WORK TO COMPLETE:
Report, as a single number, how many lines of the records contain the word "pixels".

DATA PROVIDED:

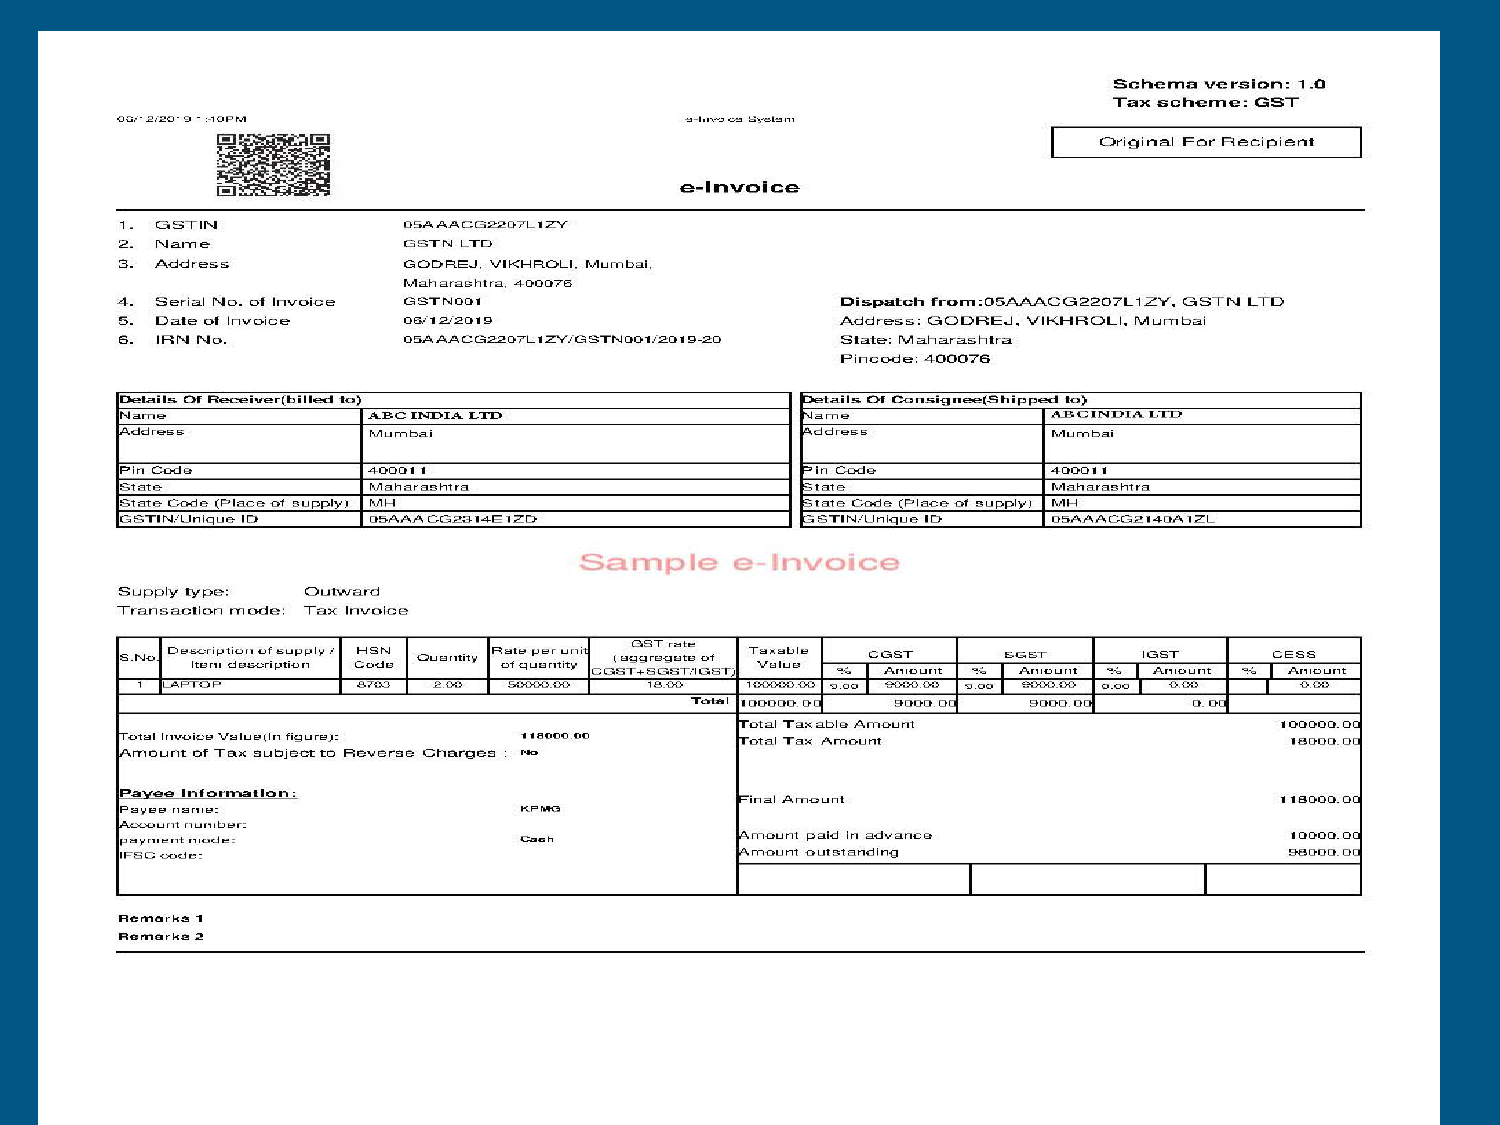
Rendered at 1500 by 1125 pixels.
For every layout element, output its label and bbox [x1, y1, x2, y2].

list [38, 31, 1440, 1125]
picture [0, 0, 1500, 1125]
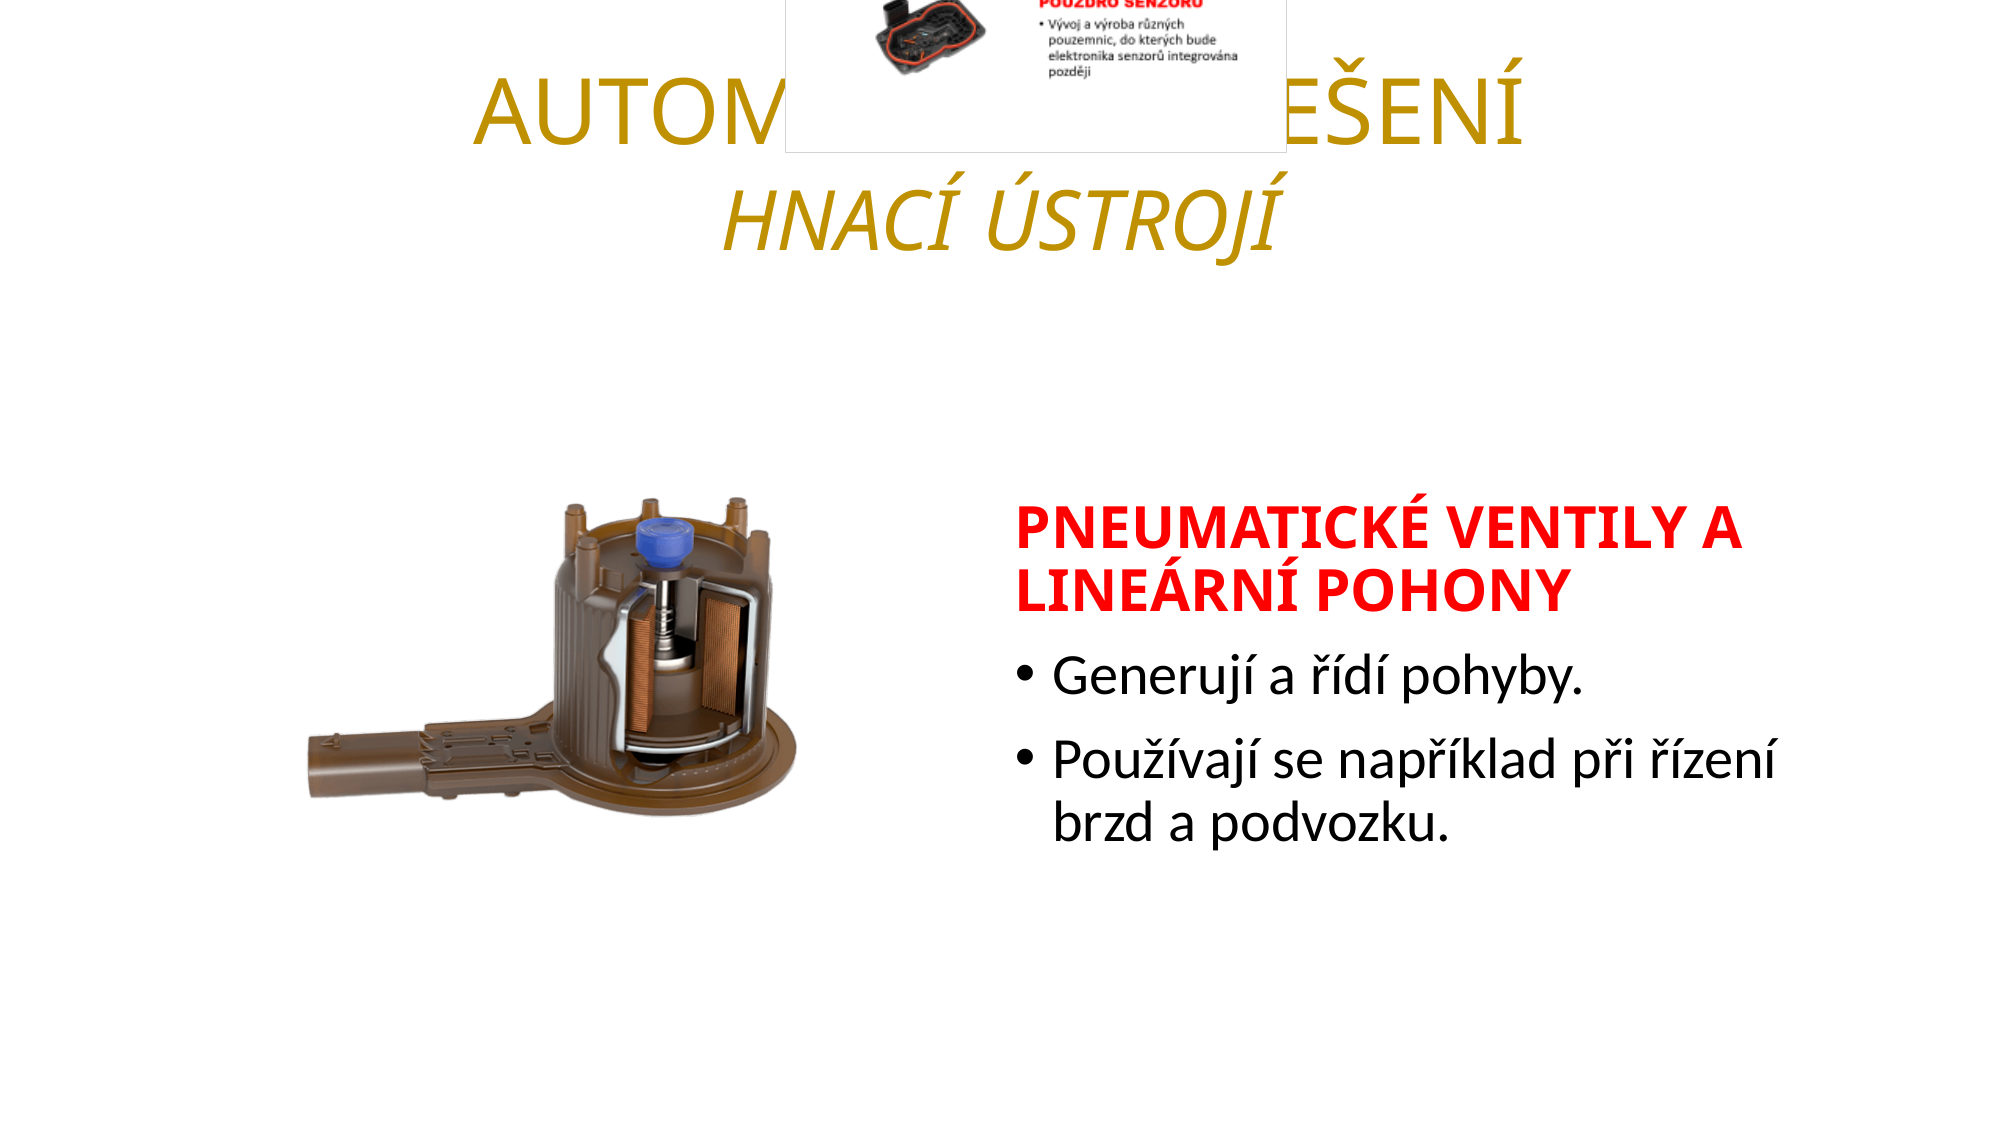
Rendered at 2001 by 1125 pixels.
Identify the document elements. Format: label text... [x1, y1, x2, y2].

picture [786, 0, 1286, 152]
title AUTOMOBILOVÁ ŘEŠENÍ HNACÍ ÚSTROJÍ [137, 59, 1863, 278]
list PNEUMATICKÉ VENTILY A LINEÁRNÍ POHONY Generují a řídí pohyby. Používají se například při řízení brzd a podvozku. [999, 490, 1850, 934]
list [137, 418, 988, 895]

SOLVED PROBLEM:
2